MATERIALS AND METHODS
C. elegans strains and growth conditions
All strains were provided by the Caenorhabditis Genetic Center (University of Minnesota, Minneapolis, MN, USA)and maintained on modified (0.35% peptone) nematode growth mediuma (mNGM), using standard procedures (27). E. coli DY330 [TetR (efflux pump Tn10), StrS], which contains a derepressed form of plasmid R27 (the prototypical IncHI1 conjugative plasmid), and E. coli OP50 (StrR chromosomal marker, TetS), were kindly provided by Diane E. Taylor (University of Alberta, Edmonton, AB, Canada; ref. 28) and Fred M. Ausubel (Harvard Medical School, Boston, MA, USA), respectively. Bacterial cultures were grown in Luria-Bertani (LB) broth at 37°C, supplemented with either tetracycline (20 μg/ml) or streptomycin (60 μg/ml). Table 1 indicates the C. elegans and bacterial strains used in this study.
Table 1.
C. elegans and E. coli strains used in this study
| Strain | Relevant phenotype | Source and references |
|---|---|---|
| C. elegans | ||
| N2 | Wild type, reference C. elegans strain | Caenorhabditis Genetic Center (University of Minnesota, Minneapolis, MN, USA) |
| daf-16 (mu86)I | Decreased lifespan; decreased resistance to heat, oxidative stress, and pathogens | 40 |
| age-1 (hx546)II | Extended lifespan; increased resistance to heat, oxidative stress, and pathogens | 40 |
| tol-1 (nr2033)I | Unable to avoid pathogenic bacteria; susceptible to killing by gram-negative bacteria | 41,42 |
| phm-2 (ad597)I | Defective terminal bulb; allows greater numbers of intact bacteria to enter the intestinal tract | 43 |
| E. coli | ||
| OP50mgh | Uracil auxotroph, StrR | Fred M. Ausubel (Harvard Medical School, Boston, MA, USA) |
| DY330 with plasmid drR27 | RifR, TetR, KmR | Diane E. Taylor (University of Alberta, Edmonton, AB, Canada) |
In vitro conjugation
Bacterial conjugation was achieved in vitro by mixing E. coli strains DY330/(donor)/(OP50)/(recipient). After incubation at different temperatures, the bacterial mixture was plated onto antibiotic-containing selective medium [LB agar supplemented with either streptomycin (60 μg/ml), tetracycline (20 μg/ml), or both] that allowed identification of donor, recipient, and potential transconjugant strains.

WHAT THE EXERCISE ASKS: Rewrite the materials and methods passage starting with "MATERIALS AND METHODS" and going on through "in this study.", putting "tryptone" in place of "peptone".

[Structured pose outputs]
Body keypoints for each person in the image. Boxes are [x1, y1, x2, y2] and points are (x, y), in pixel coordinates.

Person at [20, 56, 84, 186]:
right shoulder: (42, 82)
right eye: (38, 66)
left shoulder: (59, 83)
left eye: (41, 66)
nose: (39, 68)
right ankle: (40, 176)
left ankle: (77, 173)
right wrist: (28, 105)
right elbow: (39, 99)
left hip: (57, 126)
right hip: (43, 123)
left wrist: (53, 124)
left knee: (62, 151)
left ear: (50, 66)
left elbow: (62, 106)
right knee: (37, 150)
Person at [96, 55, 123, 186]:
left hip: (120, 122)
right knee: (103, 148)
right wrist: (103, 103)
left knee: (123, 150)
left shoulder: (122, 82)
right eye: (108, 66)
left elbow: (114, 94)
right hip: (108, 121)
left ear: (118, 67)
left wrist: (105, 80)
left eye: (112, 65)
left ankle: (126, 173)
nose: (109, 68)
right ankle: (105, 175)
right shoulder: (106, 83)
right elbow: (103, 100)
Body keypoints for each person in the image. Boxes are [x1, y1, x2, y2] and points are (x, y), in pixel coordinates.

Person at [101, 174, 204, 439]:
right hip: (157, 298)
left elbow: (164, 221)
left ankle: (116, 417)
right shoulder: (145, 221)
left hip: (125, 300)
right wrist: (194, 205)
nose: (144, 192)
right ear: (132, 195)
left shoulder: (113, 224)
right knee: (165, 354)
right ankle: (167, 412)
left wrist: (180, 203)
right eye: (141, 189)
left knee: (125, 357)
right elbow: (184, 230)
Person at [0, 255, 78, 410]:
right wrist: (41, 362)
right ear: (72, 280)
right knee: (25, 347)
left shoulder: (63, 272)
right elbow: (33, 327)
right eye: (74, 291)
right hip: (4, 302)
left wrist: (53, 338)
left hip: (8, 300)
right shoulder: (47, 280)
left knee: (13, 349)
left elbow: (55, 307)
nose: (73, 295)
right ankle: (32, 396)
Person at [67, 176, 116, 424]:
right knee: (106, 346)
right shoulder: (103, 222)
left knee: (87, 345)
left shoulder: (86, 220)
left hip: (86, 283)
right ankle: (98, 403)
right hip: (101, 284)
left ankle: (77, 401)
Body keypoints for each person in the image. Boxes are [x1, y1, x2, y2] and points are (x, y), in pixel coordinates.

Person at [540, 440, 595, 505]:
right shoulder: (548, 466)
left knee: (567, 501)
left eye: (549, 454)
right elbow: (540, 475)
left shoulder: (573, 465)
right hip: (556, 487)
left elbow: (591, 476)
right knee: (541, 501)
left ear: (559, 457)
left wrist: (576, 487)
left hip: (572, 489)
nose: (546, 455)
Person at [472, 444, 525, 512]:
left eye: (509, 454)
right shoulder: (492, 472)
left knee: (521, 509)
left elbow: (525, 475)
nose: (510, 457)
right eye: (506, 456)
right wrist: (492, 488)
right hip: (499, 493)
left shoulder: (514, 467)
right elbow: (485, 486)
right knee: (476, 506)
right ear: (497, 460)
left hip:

TASK RESULT:
MATERIALS AND METHODS
C. elegans strains and growth conditions
All strains were provided by the Caenorhabditis Genetic Center (University of Minnesota, Minneapolis, MN, USA)and maintained on modified (0.35% tryptone) nematode growth mediuma (mNGM), using standard procedures (27). E. coli DY330 [TetR (efflux pump Tn10), StrS], which contains a derepressed form of plasmid R27 (the prototypical IncHI1 conjugative plasmid), and E. coli OP50 (StrR chromosomal marker, TetS), were kindly provided by Diane E. Taylor (University of Alberta, Edmonton, AB, Canada; ref. 28) and Fred M. Ausubel (Harvard Medical School, Boston, MA, USA), respectively. Bacterial cultures were grown in Luria-Bertani (LB) broth at 37°C, supplemented with either tetracycline (20 μg/ml) or streptomycin (60 μg/ml). Table 1 indicates the C. elegans and bacterial strains used in this study.